*** Exercise materials ***
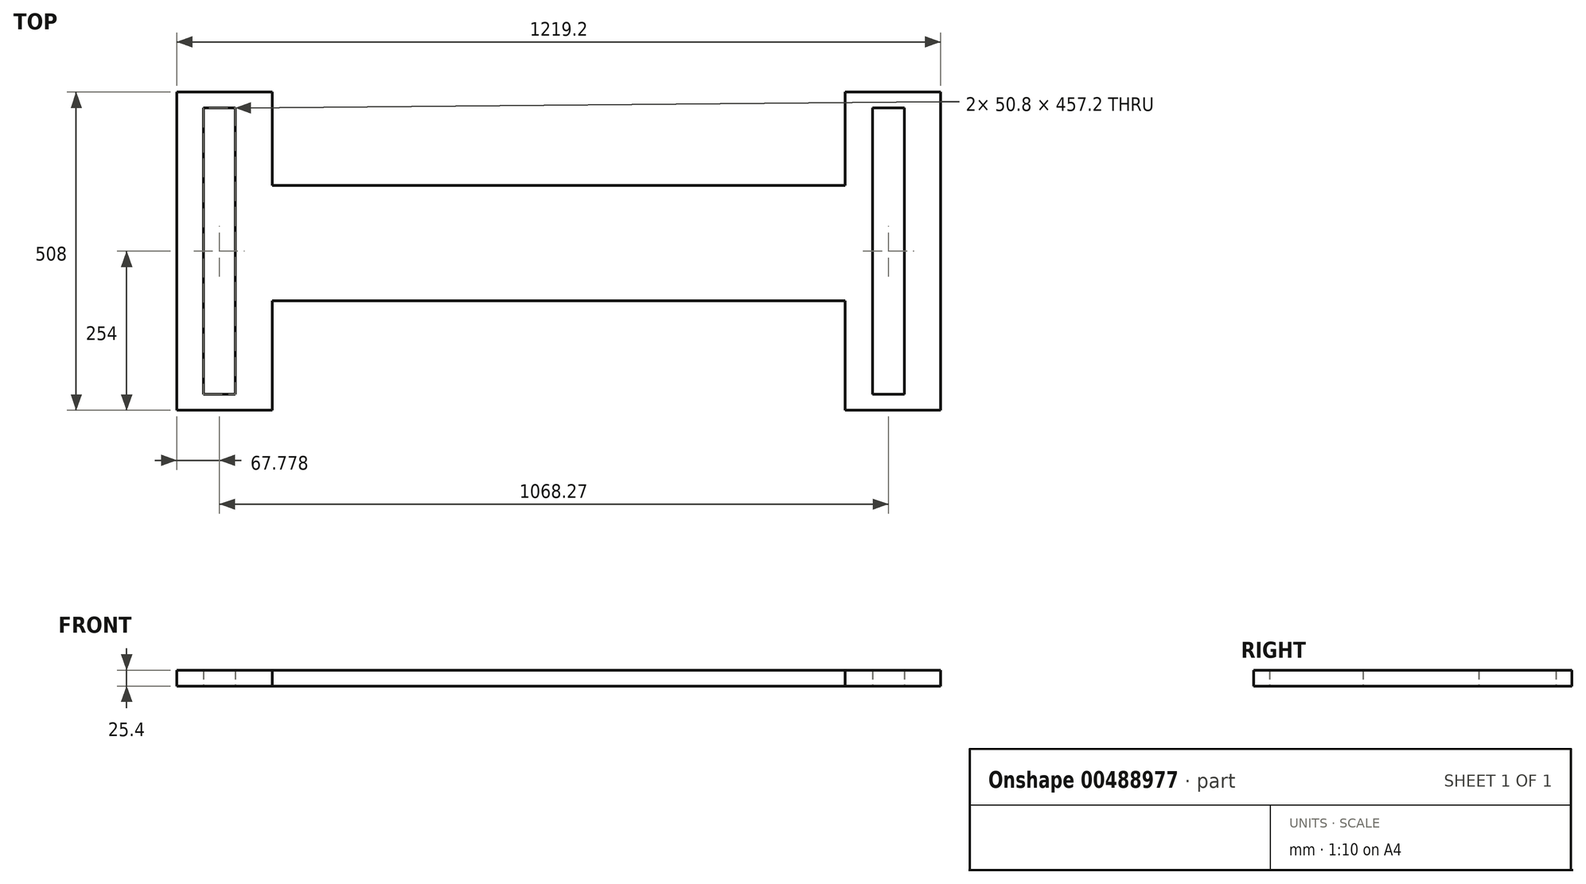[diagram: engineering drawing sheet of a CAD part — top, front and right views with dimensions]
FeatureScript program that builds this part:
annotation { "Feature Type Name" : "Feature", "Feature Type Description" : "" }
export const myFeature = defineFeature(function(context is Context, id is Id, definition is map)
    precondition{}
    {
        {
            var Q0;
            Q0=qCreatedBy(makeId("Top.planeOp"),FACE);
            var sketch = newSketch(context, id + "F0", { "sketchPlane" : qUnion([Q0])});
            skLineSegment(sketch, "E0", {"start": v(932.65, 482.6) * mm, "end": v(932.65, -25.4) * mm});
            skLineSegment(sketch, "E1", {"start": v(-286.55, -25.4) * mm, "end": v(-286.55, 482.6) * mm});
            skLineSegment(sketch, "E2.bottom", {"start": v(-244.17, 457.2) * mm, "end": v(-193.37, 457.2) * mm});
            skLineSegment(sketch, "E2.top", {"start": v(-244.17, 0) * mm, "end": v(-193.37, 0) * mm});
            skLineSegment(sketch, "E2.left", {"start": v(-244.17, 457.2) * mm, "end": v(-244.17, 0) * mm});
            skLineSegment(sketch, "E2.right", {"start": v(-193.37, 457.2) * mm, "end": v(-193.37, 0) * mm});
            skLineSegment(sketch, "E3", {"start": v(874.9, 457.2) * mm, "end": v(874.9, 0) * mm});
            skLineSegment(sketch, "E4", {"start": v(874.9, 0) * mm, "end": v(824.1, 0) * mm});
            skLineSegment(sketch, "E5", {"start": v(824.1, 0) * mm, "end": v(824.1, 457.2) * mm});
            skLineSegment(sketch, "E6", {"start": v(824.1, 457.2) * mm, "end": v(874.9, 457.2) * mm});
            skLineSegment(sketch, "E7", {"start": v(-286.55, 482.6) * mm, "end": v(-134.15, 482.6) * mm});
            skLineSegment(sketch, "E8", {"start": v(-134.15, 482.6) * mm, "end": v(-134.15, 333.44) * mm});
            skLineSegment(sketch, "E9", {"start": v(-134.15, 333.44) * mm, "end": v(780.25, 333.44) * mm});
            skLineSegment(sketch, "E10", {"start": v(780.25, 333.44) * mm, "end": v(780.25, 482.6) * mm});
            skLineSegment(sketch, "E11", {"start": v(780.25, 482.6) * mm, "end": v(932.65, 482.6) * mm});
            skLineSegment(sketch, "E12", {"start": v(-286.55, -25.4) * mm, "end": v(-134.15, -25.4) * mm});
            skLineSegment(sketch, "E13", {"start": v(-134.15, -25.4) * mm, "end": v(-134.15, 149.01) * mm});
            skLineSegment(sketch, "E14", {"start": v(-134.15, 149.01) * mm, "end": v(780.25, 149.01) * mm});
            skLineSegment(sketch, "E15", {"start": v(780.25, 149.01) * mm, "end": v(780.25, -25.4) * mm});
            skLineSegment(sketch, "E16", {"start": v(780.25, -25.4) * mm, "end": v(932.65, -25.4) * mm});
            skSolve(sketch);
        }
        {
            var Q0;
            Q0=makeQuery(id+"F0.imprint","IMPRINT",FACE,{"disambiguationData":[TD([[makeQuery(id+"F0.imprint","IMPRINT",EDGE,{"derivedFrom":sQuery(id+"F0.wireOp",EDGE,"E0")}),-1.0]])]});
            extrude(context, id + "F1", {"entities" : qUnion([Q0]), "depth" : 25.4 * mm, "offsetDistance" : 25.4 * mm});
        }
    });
***
*** Exercise materials ***
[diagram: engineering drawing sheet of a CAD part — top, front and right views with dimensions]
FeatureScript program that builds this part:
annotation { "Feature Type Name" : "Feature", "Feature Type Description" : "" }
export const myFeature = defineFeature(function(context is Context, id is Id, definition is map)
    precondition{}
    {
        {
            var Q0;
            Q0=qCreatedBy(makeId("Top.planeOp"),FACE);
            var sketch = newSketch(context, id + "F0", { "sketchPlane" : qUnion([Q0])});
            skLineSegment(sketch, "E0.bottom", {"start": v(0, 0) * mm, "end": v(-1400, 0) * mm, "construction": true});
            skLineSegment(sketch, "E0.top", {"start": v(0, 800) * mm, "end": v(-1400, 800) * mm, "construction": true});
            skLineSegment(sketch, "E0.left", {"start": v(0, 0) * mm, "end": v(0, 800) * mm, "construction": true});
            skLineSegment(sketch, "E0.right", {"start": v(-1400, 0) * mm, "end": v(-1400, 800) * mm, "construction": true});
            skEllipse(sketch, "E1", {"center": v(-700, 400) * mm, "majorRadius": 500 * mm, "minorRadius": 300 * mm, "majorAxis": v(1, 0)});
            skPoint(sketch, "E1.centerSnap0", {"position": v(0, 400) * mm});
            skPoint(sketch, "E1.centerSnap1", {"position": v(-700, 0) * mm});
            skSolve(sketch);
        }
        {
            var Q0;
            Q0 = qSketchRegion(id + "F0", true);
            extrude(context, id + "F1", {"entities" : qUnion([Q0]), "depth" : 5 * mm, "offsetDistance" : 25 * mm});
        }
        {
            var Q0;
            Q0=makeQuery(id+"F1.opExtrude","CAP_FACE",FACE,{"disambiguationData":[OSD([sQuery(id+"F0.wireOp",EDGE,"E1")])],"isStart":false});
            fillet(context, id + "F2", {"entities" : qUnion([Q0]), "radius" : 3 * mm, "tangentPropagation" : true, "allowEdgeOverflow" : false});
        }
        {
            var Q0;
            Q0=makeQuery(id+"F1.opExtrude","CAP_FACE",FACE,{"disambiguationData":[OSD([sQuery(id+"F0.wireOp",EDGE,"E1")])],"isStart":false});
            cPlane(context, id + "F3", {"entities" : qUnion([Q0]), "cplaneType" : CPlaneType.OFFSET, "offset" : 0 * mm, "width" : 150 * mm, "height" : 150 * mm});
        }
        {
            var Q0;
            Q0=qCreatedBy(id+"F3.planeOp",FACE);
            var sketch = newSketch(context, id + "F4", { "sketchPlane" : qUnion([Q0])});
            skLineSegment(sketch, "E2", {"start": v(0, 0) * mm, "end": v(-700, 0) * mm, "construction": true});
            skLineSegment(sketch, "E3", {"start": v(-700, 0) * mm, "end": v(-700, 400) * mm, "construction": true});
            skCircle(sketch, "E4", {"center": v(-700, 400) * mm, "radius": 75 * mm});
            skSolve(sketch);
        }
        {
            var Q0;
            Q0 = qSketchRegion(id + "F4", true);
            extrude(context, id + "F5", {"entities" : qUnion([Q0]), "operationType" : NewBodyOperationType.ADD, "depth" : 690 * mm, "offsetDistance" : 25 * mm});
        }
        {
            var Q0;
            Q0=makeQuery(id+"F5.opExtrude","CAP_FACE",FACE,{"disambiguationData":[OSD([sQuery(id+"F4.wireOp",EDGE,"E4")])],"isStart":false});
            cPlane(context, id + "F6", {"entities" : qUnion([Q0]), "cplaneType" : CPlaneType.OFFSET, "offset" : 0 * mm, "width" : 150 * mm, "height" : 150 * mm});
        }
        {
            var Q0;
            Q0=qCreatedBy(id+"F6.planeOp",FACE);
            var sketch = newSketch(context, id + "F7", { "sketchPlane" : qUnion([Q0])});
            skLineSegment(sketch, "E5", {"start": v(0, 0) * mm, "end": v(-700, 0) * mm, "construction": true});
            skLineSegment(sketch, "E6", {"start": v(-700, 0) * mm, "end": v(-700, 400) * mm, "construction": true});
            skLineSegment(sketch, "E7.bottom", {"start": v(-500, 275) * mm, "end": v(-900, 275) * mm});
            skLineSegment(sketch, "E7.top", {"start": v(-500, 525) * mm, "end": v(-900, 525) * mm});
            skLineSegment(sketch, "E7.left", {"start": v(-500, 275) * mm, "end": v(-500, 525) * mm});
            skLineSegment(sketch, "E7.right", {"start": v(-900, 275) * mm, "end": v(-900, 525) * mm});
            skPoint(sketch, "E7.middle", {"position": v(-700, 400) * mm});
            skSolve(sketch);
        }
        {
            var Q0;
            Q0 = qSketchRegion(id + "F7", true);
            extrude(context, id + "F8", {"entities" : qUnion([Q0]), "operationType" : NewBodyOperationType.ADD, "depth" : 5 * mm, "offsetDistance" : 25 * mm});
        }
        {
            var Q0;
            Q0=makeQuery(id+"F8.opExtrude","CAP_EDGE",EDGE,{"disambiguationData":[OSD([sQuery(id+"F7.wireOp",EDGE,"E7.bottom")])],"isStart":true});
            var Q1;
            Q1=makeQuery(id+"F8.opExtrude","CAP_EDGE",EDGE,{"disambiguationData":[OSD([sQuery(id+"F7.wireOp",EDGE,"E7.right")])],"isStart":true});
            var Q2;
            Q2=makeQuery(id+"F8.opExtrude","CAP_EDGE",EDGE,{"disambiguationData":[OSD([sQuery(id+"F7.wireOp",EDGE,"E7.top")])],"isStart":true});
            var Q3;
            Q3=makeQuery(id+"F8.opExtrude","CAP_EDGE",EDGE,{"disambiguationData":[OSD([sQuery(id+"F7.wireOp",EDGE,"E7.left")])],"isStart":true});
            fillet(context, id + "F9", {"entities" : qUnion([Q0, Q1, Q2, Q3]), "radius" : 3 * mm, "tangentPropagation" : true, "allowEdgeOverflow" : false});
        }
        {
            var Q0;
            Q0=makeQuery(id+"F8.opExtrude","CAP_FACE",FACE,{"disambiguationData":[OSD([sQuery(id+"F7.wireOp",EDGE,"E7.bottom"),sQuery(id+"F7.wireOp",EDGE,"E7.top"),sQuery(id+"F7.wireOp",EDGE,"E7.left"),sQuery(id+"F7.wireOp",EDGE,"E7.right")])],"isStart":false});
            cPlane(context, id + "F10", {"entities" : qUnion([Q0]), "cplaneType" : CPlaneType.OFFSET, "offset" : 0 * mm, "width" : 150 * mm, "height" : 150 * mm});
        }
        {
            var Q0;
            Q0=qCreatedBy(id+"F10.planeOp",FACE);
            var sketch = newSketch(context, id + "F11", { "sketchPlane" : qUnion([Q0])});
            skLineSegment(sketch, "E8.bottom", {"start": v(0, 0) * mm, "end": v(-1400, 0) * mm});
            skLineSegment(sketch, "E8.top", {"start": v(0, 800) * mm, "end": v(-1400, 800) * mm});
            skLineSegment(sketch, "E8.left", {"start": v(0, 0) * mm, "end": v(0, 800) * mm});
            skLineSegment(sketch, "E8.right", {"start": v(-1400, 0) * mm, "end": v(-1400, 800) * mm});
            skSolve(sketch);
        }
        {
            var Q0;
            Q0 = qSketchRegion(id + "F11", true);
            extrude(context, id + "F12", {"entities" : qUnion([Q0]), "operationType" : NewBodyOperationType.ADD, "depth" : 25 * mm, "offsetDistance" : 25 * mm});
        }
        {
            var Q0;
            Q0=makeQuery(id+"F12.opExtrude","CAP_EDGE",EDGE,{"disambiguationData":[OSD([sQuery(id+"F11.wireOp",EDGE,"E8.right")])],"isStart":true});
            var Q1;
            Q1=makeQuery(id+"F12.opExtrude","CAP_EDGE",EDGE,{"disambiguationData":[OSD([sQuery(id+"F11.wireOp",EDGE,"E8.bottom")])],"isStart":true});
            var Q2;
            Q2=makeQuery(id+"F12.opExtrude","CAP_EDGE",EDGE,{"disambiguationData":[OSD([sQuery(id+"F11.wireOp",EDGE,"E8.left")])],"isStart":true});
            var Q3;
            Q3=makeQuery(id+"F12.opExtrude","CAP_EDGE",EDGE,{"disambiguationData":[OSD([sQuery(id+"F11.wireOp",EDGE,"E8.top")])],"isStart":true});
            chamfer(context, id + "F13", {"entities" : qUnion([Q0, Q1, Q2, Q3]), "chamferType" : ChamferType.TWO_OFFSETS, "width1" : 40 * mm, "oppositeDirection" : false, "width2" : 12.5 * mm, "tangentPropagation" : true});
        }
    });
***
» Written instruction
Please find every line in the entries above that contains the string "offsetDistance", matching case exactly, and copy each of those lines in full.

» Task solution
            extrude(context, id + "F1", {"entities" : qUnion([Q0]), "depth" : 25.4 * mm, "offsetDistance" : 25.4 * mm});
            extrude(context, id + "F1", {"entities" : qUnion([Q0]), "depth" : 5 * mm, "offsetDistance" : 25 * mm});
            extrude(context, id + "F5", {"entities" : qUnion([Q0]), "operationType" : NewBodyOperationType.ADD, "depth" : 690 * mm, "offsetDistance" : 25 * mm});
            extrude(context, id + "F8", {"entities" : qUnion([Q0]), "operationType" : NewBodyOperationType.ADD, "depth" : 5 * mm, "offsetDistance" : 25 * mm});
            extrude(context, id + "F12", {"entities" : qUnion([Q0]), "operationType" : NewBodyOperationType.ADD, "depth" : 25 * mm, "offsetDistance" : 25 * mm});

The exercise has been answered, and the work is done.